## HOW TO COMPLETE THIS TASK
In the listing below, print exactly the lines between the line holding "BEST CHEAP KAYAK" and the line holding "BESTFAMILYPETS", inclusive, and no more.

## DATA TO EXAMINE

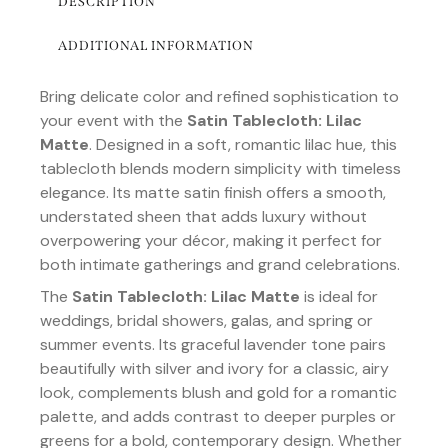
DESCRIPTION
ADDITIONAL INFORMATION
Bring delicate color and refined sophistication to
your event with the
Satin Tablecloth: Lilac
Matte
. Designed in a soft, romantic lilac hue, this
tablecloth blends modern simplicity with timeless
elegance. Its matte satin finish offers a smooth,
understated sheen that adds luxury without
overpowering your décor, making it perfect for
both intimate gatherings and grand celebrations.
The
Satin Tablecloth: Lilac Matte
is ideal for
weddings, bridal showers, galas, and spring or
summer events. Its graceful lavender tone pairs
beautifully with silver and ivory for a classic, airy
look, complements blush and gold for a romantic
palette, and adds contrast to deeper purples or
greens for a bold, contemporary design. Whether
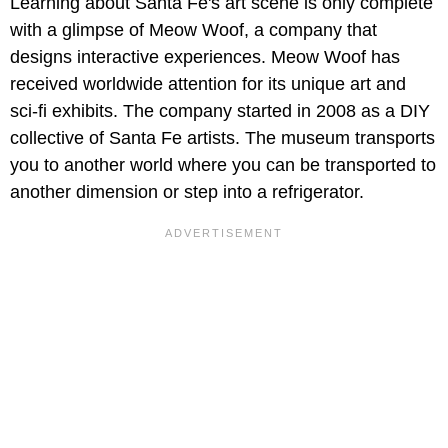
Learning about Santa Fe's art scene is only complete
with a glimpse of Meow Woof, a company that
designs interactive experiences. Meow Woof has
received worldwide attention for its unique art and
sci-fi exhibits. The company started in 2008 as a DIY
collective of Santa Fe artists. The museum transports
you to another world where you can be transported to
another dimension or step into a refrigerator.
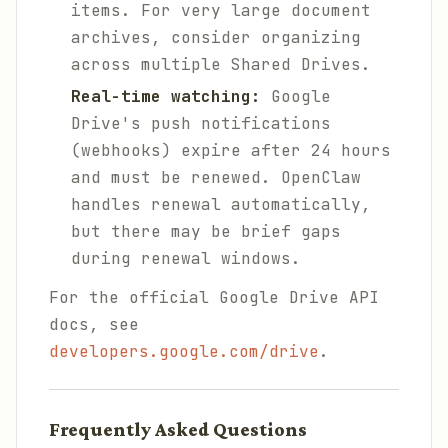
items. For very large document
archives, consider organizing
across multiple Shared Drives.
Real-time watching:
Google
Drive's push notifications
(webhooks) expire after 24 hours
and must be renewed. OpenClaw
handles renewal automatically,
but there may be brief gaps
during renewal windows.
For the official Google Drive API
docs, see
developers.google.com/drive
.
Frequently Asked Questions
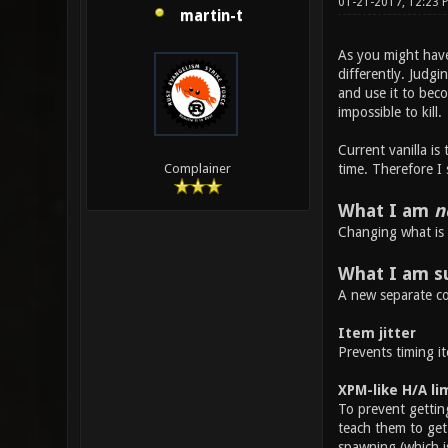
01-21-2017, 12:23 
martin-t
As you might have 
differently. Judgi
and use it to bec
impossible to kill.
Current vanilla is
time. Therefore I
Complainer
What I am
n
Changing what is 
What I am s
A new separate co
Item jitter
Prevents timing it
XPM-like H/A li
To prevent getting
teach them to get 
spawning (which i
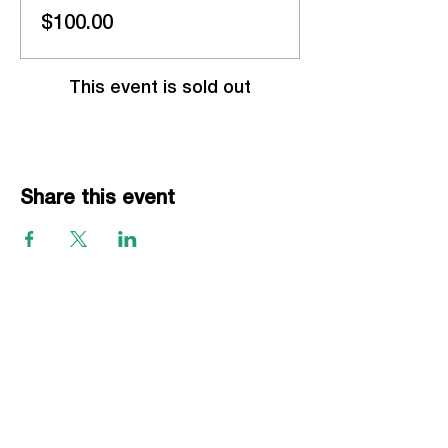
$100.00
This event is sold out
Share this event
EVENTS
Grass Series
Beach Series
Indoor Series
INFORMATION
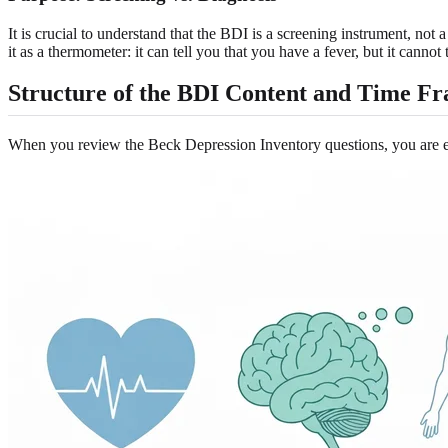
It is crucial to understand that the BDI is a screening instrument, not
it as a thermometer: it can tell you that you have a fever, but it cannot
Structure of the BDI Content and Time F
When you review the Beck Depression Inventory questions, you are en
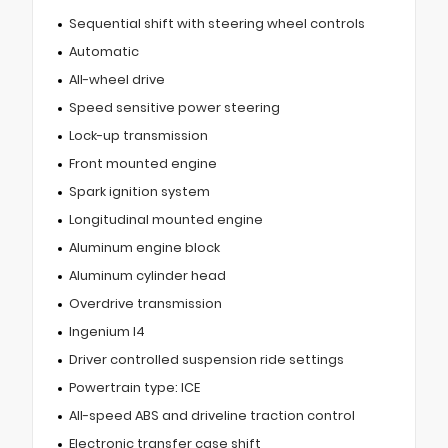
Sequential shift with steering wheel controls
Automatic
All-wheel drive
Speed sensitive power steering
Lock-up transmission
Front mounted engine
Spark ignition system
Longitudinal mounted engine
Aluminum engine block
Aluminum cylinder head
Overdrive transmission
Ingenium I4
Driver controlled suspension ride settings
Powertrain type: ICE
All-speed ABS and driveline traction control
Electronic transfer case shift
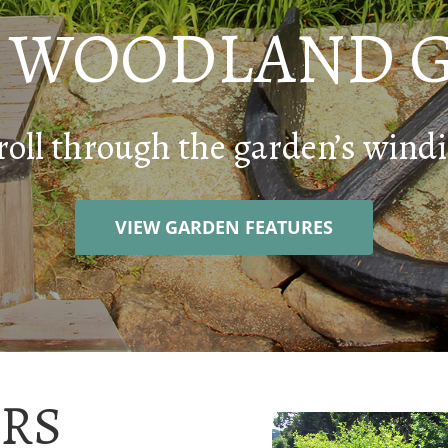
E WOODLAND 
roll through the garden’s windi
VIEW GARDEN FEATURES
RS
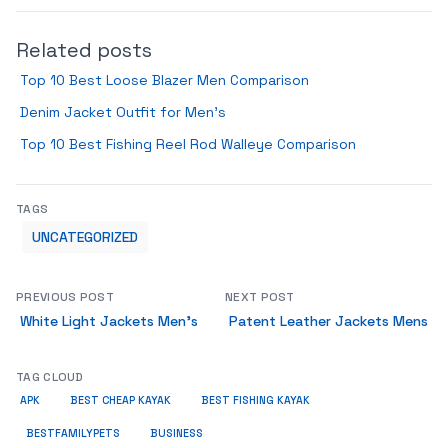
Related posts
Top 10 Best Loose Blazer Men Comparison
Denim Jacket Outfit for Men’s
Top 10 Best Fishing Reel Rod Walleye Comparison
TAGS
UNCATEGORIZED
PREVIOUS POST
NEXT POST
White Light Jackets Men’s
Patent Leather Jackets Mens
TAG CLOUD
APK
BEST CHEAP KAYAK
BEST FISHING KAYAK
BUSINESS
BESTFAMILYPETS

* * *

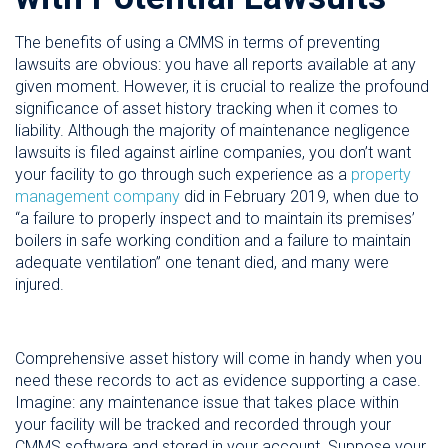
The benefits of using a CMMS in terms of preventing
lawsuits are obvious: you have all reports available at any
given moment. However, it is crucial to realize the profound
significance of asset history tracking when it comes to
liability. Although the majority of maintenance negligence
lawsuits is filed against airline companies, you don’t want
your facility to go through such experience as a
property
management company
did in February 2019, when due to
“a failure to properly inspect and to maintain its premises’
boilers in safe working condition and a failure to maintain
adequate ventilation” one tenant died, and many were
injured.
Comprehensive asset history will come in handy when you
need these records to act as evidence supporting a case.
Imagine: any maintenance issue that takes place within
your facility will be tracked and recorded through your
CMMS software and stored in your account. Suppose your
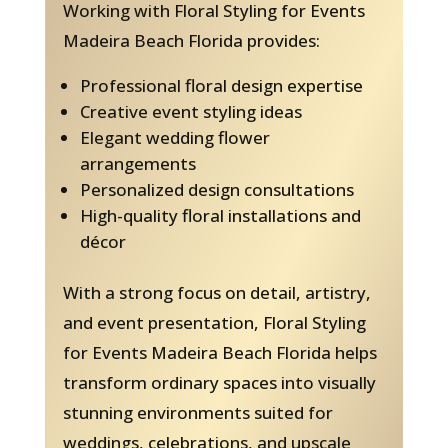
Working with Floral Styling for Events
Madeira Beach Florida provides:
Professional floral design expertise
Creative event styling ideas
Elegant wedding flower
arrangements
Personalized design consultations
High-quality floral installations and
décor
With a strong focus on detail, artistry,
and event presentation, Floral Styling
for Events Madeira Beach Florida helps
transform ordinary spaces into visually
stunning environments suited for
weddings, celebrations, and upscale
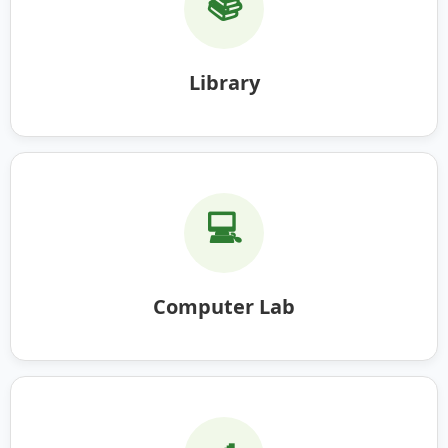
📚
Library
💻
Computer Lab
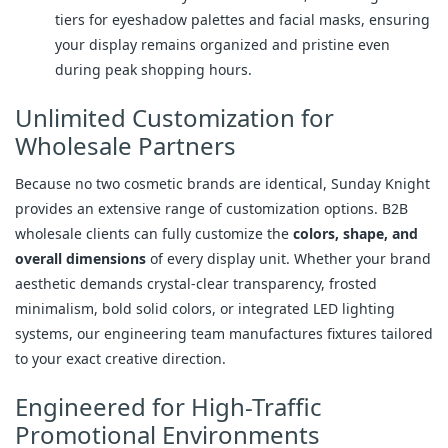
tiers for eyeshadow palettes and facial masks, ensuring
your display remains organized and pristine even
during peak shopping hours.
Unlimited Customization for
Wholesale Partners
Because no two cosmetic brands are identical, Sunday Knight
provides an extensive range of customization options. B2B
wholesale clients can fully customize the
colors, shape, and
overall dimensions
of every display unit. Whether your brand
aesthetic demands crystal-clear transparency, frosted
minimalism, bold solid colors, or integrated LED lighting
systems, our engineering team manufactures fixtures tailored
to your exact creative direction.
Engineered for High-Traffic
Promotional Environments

==

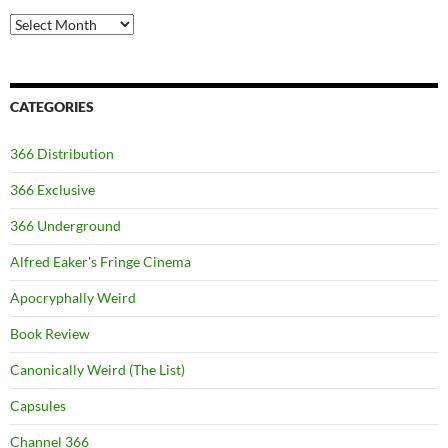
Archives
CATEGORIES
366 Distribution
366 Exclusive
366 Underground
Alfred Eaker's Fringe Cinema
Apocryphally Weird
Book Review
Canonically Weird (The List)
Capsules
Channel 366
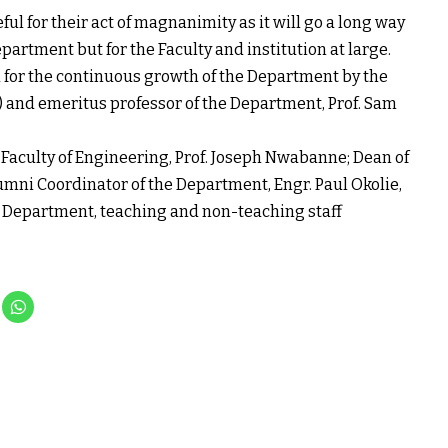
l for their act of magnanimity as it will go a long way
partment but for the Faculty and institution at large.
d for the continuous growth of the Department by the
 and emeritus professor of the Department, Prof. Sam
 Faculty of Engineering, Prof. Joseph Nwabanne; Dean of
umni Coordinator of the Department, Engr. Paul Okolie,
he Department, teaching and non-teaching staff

## RESPONSE AREA
BEST CHEAP KAYAK
BEST FISHING KAYAK
BUSINESS
BESTFAMILYPETS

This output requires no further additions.